> _Recorded data_
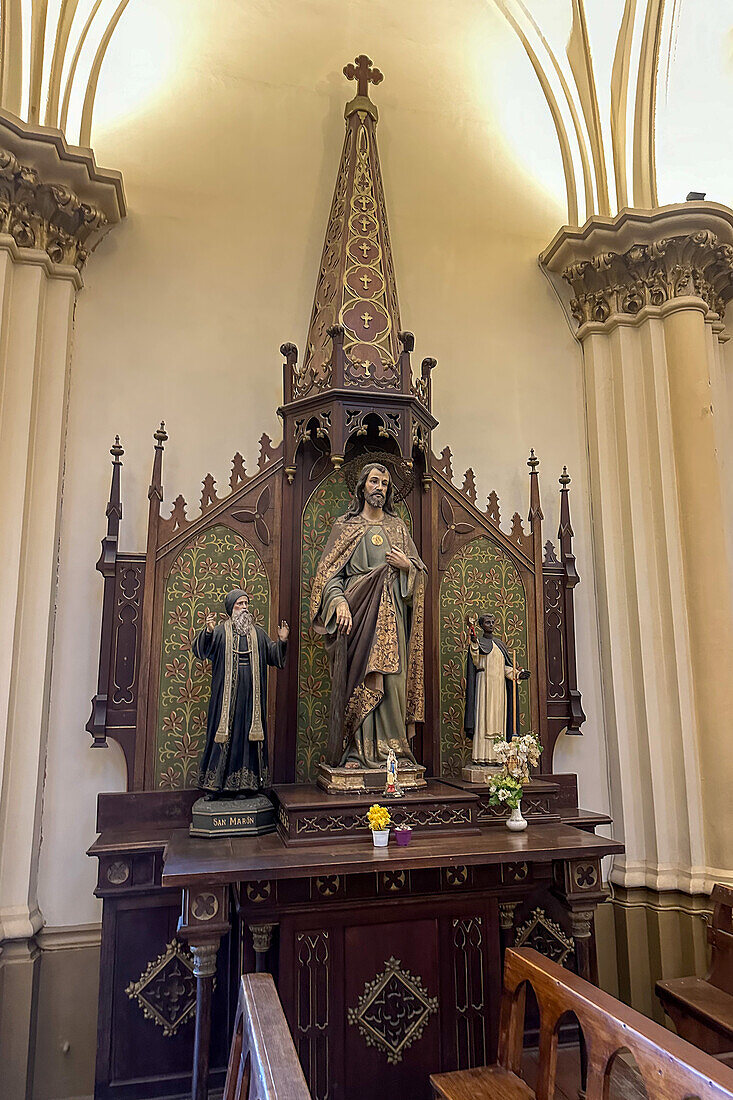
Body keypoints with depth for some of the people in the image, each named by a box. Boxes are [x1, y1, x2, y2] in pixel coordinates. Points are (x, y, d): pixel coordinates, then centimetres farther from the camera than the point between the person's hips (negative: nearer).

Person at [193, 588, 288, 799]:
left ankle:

> _Directions for this task_
Here the job is to print all the data exactly, skipping any image.

> _Task response_
Body keypoints with depth for some of the people in the image, each named by a box. Boxes are [x1, y1, x2, y2] in pixel coordinates. Points are (x, y, d): pixel coordinates, then centimetres farther from the camera than the point between the person's hips (negative: nearer).

Person at [193, 588, 288, 799]:
left ankle:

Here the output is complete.